Is AI Prototyping Making It Harder to Get Anything Done?

Lately, I’ve been noticing a pattern across teams using AI prototyping tools. It usually starts with momentum and good intent.
A prototype gets reviewed, the team engages, feedback is thoughtful, and tradeoffs are surfaced. Then, instead of refining what’s already on the table, a new version shows up the next day, generated from scratch. It addresses a few of the issues that came up, introduces new ones, and quietly invalidates part of the previous conversation without anyone explicitly deciding to do so.
Nothing is obviously wrong, but the work doesn’t quite move forward either. Over time, it begins to feel like the team is restarting the same discussion each day, busy and engaged, yet never stabilizing on something solid enough to carry into execution.
When Prototypes Carried Weight
Not that long ago, and by “not that long ago” I mean before things shifted almost overnight, creating a prototype took more effort. That effort had an important side effect: it slowed teams down just enough to make alignment visible.
A prototype wasn’t only a visual artifact. It carried context, reflected agreed constraints, and held decisions in place long enough for people to react, disagree, and eventually build on what was there. The friction wasn’t accidental. It made it harder to casually discard work and easier to treat a prototype as a shared reference rather than a disposable output.
The AI tools we have now remove most of that friction. Generating a new artifact is easy, almost effortless, but carrying decisions forward is still hard. When the artifact keeps changing, feedback doesn’t compound in the way teams expect. Conversations repeat, people stop assuming their input will survive, and what looks like steady motion gradually loses any sense of direction.
The work continues, but it doesn’t accumulate.
A Lesson Teams Used to Learn Naturally
This isn’t a new problem. Many product teams learned some version of this lesson long before AI entered the picture.
As designers, most of us eventually realized that bringing a completely new solution to every design review, even when the idea was strong, didn’t help teams decide. It reset the conversation and pushed execution further out. Progress came from working within what had already been established, understanding the constraints in play, and refining the approach over time, with the judgment to recognize when a reset was actually worth the cost.
That instinct hasn’t disappeared, but the environment has changed. AI tools make restarting so easy that teams can fall into the habit without noticing what it’s doing to their ability to converge.
This isn’t about AI-generated prototypes being worse than human ones. No prototype has ever captured every business requirement, technical limitation, or stakeholder concern. The difference has always been knowing when a prototype is meant to explore and when it’s meant to converge. Right now, the tools heavily bias teams toward exploration, even at moments when decisions need to hold.
Structure Before Screens
There’s another shift underneath this behavior that’s easier to miss.
Good designers and design teams rarely tried to solve an entire experience in one pass. Instead, they often came to the table with a deliberately scoped slice of the problem, something narrow enough to reason about but concrete enough to move the work forward. In complex spaces, that usually meant creating structure before creating screens.
The goal wasn’t to present a finished solution. It was to give the team a shared way of thinking about the problem. When that shared structure existed, discussions had something to anchor to. People reacted to the same underlying model rather than just surface-level UI, and decisions had a place to live even as the details evolved.
What I see now is that AI tools make teams skip this step. They generate full experiences that look mostly right on first pass. The structure feels familiar. The language sounds plausible. It’s easy to assume the hard thinking has already happened. But once someone really digs in, the gaps start to show. Important distinctions are missing, concepts that should be separated are blended together, and the apparent completeness of the prototype never quite translates into shared understanding.

* **Supplied information**:

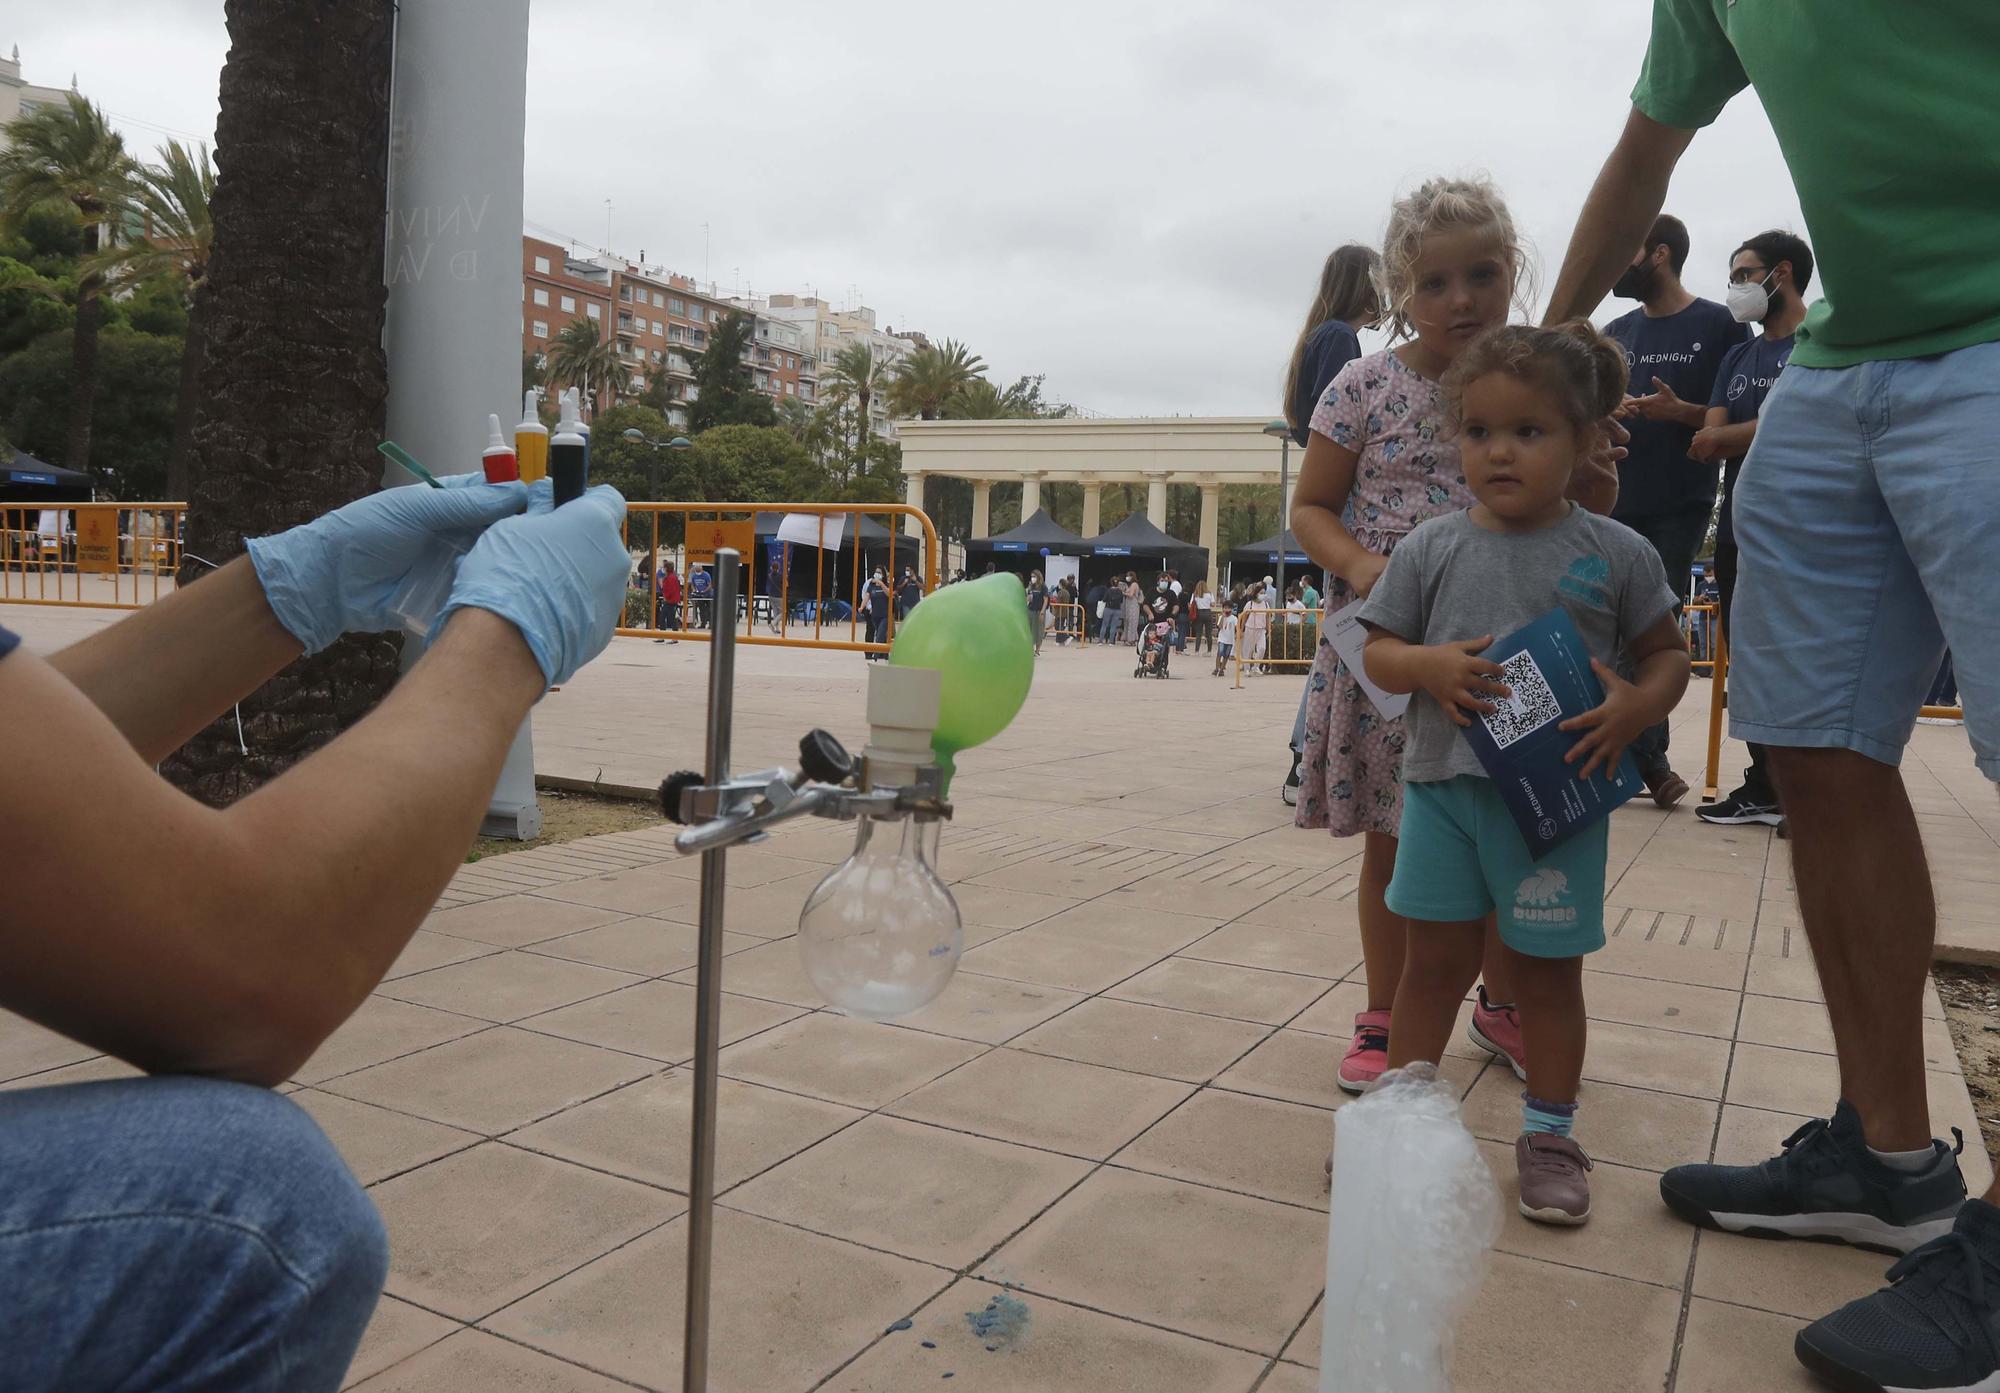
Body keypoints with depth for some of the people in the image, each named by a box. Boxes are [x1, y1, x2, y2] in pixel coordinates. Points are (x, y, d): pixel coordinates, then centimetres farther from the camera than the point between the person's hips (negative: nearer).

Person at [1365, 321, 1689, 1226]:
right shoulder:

* **Problem**:
How might the essay on AI prototyping continue after its last paragraph? Write the next part.

* **Reply to the task**:
That’s when decisions start to loosen, and the work quietly resets.
It’s Not a Question of Who Should Prototype, It’s When
The issue here isn’t access to AI tools. It’s timing.
Early on, loose prototyping is exactly what teams need. Broad exploration surfaces insights. Parallel directions are useful. Throwing work away is expected. AI tools are genuinely valuable in this phase because speed matters more than coherence and range matters more than continuity.
As teams move toward a decision, though, the rules need to change. At some point, there has to be a shared artifact that carries decisions forward. New ideas don’t disappear, but they show up differently. Instead of replacing the work, they refine it. Instead of reopening the problem, they improve the solution that’s already in progress.
Once execution begins, stability becomes intentional. Prototypes exist to support delivery rather than to keep redefining direction. AI can still help here, but in targeted ways that don’t reset the work every time they’re used.
How I’ve Been Trying to Keep This From Breaking Down
I don’t have a perfect answer to this, but in my own team the only thing that’s consistently helped is being explicit about when the rules change.
At the start, we keep things deliberately loose. During discovery and early ideation, everyone can prototype. We share everything. Speed matters more than coherence, and throwing work away is part of the deal. At that stage, a prototype is simply a thinking aid.
Then we slow down on purpose.
Before anything gets built out further, we pause and align with stakeholders, not to polish the work, but to write down what we’re actually committing to. The value proposition we’re optimizing for. The constraints we’re accepting. The assumptions we’re making and the ones we’re explicitly ruling out.
That shared story becomes the reference point.
Once that’s in place, we stop multiplying artifacts. From there on, there is one prototype, and new ideas don’t show up as replacements, but as edits, annotations, and changes to the shared work.
AI tools don’t disappear at this point, but they’re used differently. Instead of generating an entirely new experience, they help articulate a specific improvement, explore a small variation, or clarify how a change might work within what’s already been decided.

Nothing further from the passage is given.